Country Green Beans
1 lb. fresh green beans, trimmed
1/4 cup chopped onion
1/4 cup chopped fully cooked ham
1/4 cup butter or margarine
1/4 cup water
1 garlic clove, minced
1/2 tsp. salt
1/4 tsp. pepper
In a medium saucepan, combine all ingredients. Cover and simmer for 15-20 minutes or until beans are tender.
CREAMED CORN
2 (15 oz) cans whole kernel corn, drained
2 Tblsps butter or margarine
2 Tblsps flour
1/4 tsp salt
1 cup milk
1 cup cheddar cheese, shredded
Pour corn into a medium size baking dish. In a small saucepan, melt butter, mix in flour add milk and mix well to make a white sauce. Remove from heat when thickened. Add this and cheese to corn in baking dish and mix well. Cover and bake in 350 degree F oven for about 20 minutes.
Bean Salad
1 can (10 oz.) green beans
1 can (10 oz.) yellow beans
1 can (14 oz.) kidney beans
1/2 green pepper, chopped
1 medium Spanish onion, chopped
3/4 cup sugar
2/3 cup white vinegar
1/3 cup vegetable oil
1 teaspoon salt
1 teaspoon pepper
1/2 teaspoon celery salt
Dash cayenne
Drain beans. Combine in a large bowl with green pepper and onion.
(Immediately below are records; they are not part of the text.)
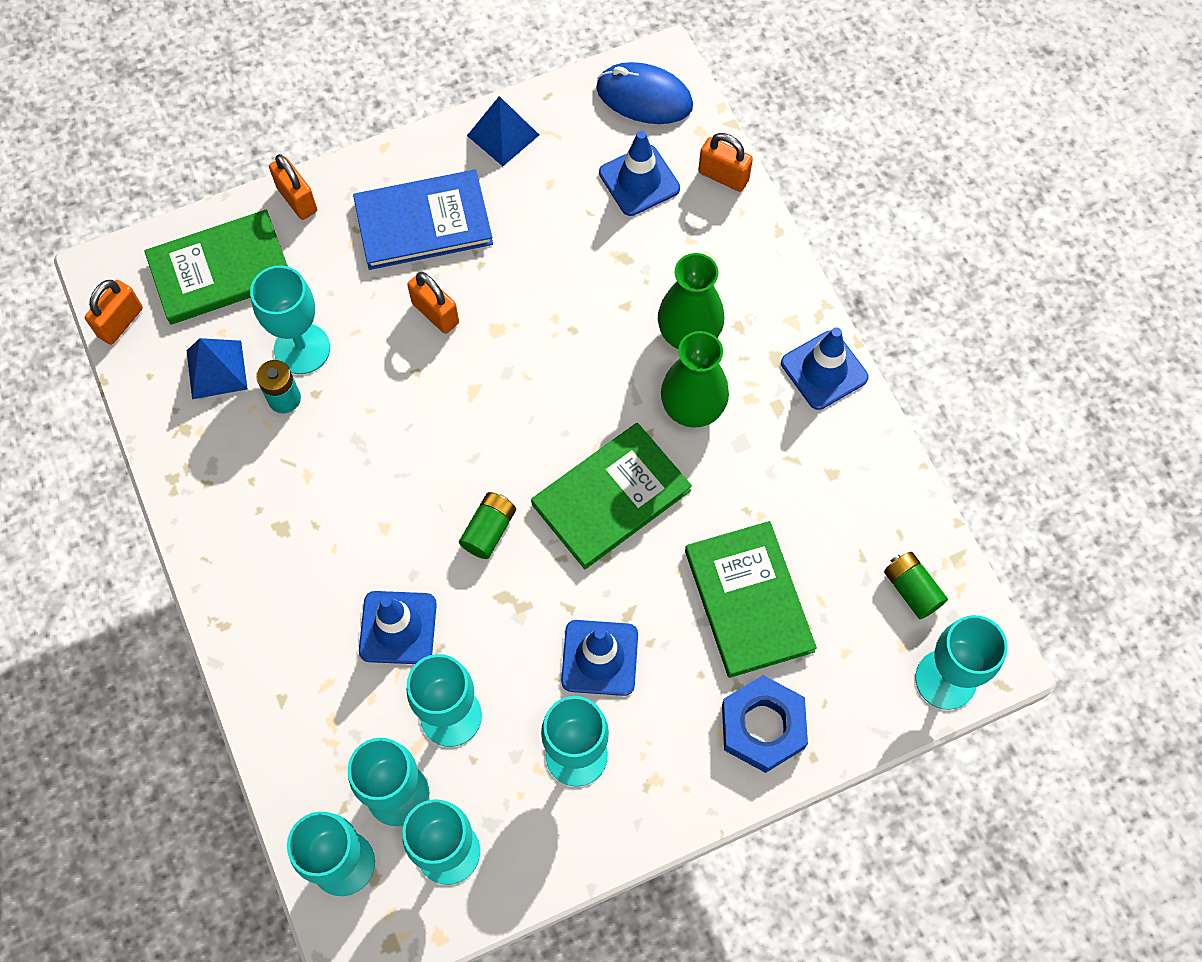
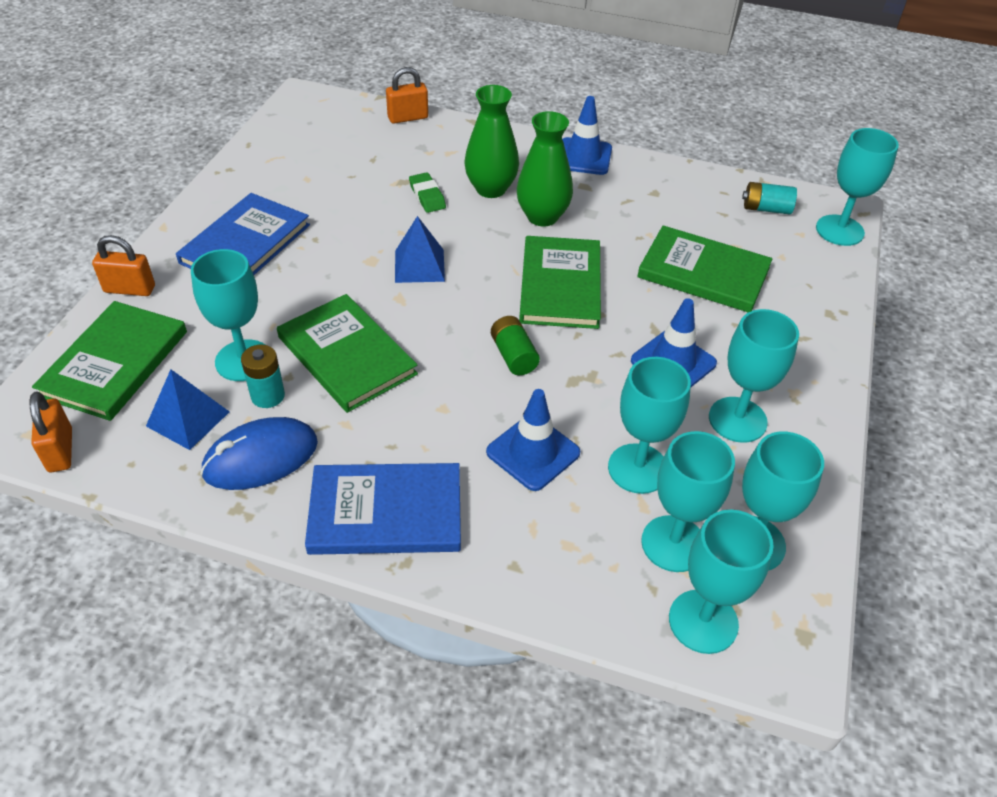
camera: 50 degrees left, 20 degrees down
orange padlock [407,272,459,334] -> none
blue pyramid [467,96,539,166] -> blue pyramid moved to [395,216,445,283]
blue mouse [596,62,693,124] -> blue mouse moved to [200,417,318,490]
blue traffic cone [599,131,680,216] -> none
blue nut [722,675,808,773] -> none
green battery [884,552,948,619] -> turquoise battery [742,182,797,214]
none -> green book [277,294,418,413]
none -> blue book [305,463,461,555]
none -> green eraser [409,172,446,213]

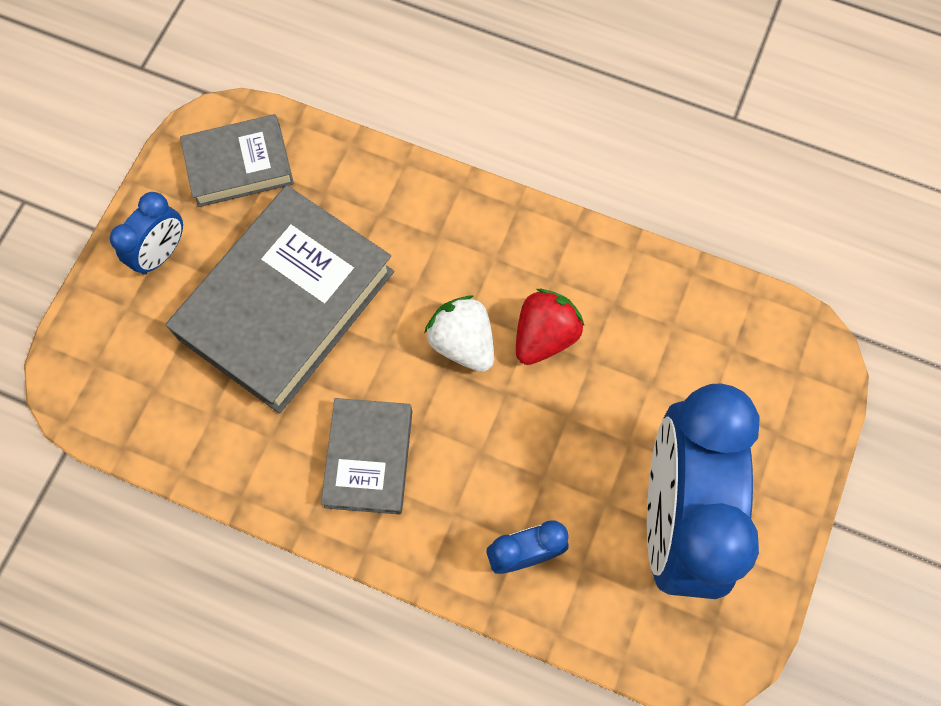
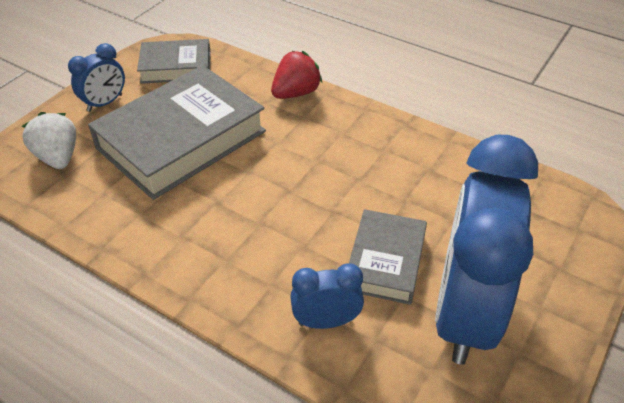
camera: 10 degrees right, 25 degrees down
grey book [321,398,412,515] -> grey book moved to [349,209,427,305]
white strawberry [424,296,494,372] -> white strawberry moved to [22,112,76,169]
red strawberry [516,289,584,365] -> red strawberry moved to [271,51,322,99]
Make dressing: in a small saucepan combine the sugar, vinegar, oil and seasonings.
Bring to a boil over medium heat to melt the sugar.
Pour dressing over the beans and toss to mix all together. Refrigerate for several hours or overnight.
Asian Slaw
* 1/4 cup mayonnaise
* 1 1/2 teaspoons sugar
* 1/2 teaspoon freshly grated ginger
* 1/2 teaspoon sesame oil
* 1/4 teaspoon salt
* Pinch white pepper
* 3 cups prepared broccoli slaw or prepared cole slaw
Serve: In large bowl mix mayonnaise, sugar, ginger, sesame oil, salt and pepper. Add vegetables; toss. Makes 6 (1/2 cup) servings.
Corn Salad
2 cups cooked corn kernels
1/2 cup chopped green pepper
1/2 cup chopped celery
1/4 cup chopped onion
1/4 cup chopped pimento
1/4 cup vegetable oil
3 tablespoons vinegar
1/2 teaspoon salt
1/4 teaspoon pepper
3/4 teaspoon dry mustard
Combine corn, green pepper, celery, onion and pimento together in a large bowl.
In a small bowl mix the oil, vinegar and seasonings. Stir to mix well.
Pour the dressing over the corn mixture and toss gently to mix.
Chill for at least 2 hours before serving.